In an interview at Bloomberg News’s New York bureau on Monday, the governor dismissed out of hand the idea that defaulting on the 38 Studios bonds might be in the state’s best interest. To him, this is a simple moral issue.
“Even if the cost-benefit showed that, to the penny, we were better off defaulting, I’d consider it not honorable and damaging to our reputation,” he said. “I don’t know if you can factor that in as dollars and cents.”
Later, he added “The words moral obligation speak for themselves.”
But aren’t the pensions a moral obligation, too? After all, people spent their careers working for state and local governments in exchange for specific pension benefits. I asked Chafee, why it was acceptable to freeze the COLAs and unacceptable to break the moral obligation on the bonds.

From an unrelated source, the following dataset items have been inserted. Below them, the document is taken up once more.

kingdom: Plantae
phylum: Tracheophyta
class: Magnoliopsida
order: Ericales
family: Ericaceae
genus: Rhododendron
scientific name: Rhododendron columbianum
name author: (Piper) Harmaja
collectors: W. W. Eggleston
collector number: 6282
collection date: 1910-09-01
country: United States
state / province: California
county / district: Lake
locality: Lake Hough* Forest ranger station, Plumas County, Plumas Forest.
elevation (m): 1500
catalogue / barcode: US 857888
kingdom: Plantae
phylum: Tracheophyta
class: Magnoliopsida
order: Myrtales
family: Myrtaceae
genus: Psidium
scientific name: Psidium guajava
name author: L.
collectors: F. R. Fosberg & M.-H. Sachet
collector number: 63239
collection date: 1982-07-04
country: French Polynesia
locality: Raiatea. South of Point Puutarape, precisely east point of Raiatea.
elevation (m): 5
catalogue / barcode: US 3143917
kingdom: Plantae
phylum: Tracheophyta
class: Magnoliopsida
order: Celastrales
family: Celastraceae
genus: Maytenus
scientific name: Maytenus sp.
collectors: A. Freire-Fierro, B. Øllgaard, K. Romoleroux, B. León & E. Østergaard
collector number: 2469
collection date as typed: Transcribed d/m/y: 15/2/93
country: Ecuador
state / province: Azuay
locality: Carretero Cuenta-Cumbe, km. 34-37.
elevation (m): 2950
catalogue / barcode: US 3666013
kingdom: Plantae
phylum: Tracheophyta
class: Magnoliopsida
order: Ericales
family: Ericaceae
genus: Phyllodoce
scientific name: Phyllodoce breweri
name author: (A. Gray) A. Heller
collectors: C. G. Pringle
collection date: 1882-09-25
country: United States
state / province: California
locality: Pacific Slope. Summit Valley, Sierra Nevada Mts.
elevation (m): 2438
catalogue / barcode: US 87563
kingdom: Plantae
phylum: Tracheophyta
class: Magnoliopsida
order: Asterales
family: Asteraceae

Regarding Dan Loeb whose Third Point Capital was given $66 million by Gina Raimondo:
Dan Loeb Simultaneously Solicits, Betrays Pension Funds
By Matt Taibbi
4/11/13
http://www.rollingstone.com/politics/blogs/taibblog/dan-loeb-simultaneously-solicits-betrays-pension-funds-20130411
Excerpt:
There’s confidence. There’s chutzpah. And then there’s Dan Loeb, hedge fund king extraordinaire and head of Third Point Capital, who’s getting set to claim the World Heavyweight Championship of Balls.
On April 18, Loeb will speak before the Council of Institutional Investors, a nonprofit association of pension funds, endowments, employee benefit funds, and foundations with collective assets of over $3 trillion. The CII is an umbrella group that represents the institutions who manage the retirement and benefit funds of public and corporate employees all over America – from bricklayers to Teamsters to teachers to employees of Colgate, the Gap and Johnson and Johnson.
Loeb is going to be, in essence, pitching his services to these institutional investors. He already manages the money for several public funds, including the Ohio Public Employees’ Retirement System, the New Jersey State Investment Council, the Sacramento County Employees’ Retirement System, and the City of Danbury Retirement System. To give you an idea of the scale, New Jersey alone has $100 million invested with one of Loeb’s funds.
When he comes to speak at CII, Lobe will almost certainly be seeking new clients. There will be some serious whales in these waters: For instance, CalSTRS, the California State Teachers’ Retirement System, will definitely be represented (Anne Sheehan, the director of corporate governance for CalSTRS, will be moderating Loeb’s panel).
But here’s the catch. Dan Loeb, who isn’t known as the biggest hedge-fund asshole still working on Wall Street (only because Stevie Cohen hasn’t been arrested yet), is on the board and co-founder of a group called Students First New York. And the national Students First organization has been one of the leading advocates pushing for states to abandon defined benefit plans – packages which guarantee certain retirement benefits for public workers like teachers – in favor of defined contribution plans, where the benefits are not guaranteed.
In other words, Loeb has been soliciting the retirement money of public workers, then turning right around and lobbying for those same workers to lose their benefits. He’s essentially asking workers to pay for their own disenfranchisement (with Loeb getting his two-and-twenty cut, or whatever obscene percentage of their retirement monies he will charge as a fee). If that isn’t the very definition of balls, I don’t know what is.
Elaine and Lottakatz. Thanks for hangin’ in there. Elaine, I apologize for “photobombing” your excellent post. It is a subject that means a lot to me and I have had it with anecdotes being served as truth and the broadcasting of untruths as argument.
Everybody makes mistakes, that’s ok. Sometimes the same mistakes are repeated. That’s ok, too. But to aggressively, continuously, and rudely deny facts while armed with only anecdotal STORIES and protests as to one’s personal Lincolnesque qualities is not ok.